WHAT YOU NEED TO DO -> Every line between the top of the data below and the line with "79 | 2024-01-02", both ends included, must be retyped exactly.

DATA FOR THIS EXERCISE ->

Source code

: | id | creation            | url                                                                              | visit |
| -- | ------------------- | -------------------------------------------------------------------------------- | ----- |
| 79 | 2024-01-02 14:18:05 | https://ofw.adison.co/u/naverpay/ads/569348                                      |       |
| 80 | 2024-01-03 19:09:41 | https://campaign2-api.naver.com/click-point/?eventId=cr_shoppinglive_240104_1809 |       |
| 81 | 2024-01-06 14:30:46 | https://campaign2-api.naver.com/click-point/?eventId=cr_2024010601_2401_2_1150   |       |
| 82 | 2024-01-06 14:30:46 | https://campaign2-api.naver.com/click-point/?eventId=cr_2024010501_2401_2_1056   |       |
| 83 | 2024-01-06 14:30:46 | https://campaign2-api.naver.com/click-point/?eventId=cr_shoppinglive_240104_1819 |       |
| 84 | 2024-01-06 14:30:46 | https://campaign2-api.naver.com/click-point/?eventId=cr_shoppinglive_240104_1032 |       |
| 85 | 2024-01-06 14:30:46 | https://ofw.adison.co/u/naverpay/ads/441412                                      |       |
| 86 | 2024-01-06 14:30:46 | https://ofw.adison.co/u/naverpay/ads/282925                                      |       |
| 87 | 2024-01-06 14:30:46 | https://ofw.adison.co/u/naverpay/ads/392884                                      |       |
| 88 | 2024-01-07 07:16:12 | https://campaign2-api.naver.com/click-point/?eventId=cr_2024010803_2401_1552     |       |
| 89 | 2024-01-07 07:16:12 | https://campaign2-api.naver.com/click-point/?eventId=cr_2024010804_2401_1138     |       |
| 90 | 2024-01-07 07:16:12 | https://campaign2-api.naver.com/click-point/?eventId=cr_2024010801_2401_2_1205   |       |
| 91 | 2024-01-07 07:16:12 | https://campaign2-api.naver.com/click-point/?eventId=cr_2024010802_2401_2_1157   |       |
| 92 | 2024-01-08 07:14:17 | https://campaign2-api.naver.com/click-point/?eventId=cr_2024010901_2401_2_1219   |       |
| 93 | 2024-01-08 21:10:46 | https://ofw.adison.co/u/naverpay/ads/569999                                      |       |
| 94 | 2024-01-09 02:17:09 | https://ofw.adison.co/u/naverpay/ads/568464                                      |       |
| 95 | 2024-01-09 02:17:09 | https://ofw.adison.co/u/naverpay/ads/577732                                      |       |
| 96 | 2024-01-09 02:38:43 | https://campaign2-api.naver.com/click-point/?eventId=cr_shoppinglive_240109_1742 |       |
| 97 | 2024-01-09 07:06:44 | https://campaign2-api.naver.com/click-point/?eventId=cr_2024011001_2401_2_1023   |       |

WORKED SOLUTION ->
Source code

: | id | creation            | url                                                                              | visit |
| -- | ------------------- | -------------------------------------------------------------------------------- | ----- |
| 79 | 2024-01-02 14:18:05 | https://ofw.adison.co/u/naverpay/ads/569348                                      |       |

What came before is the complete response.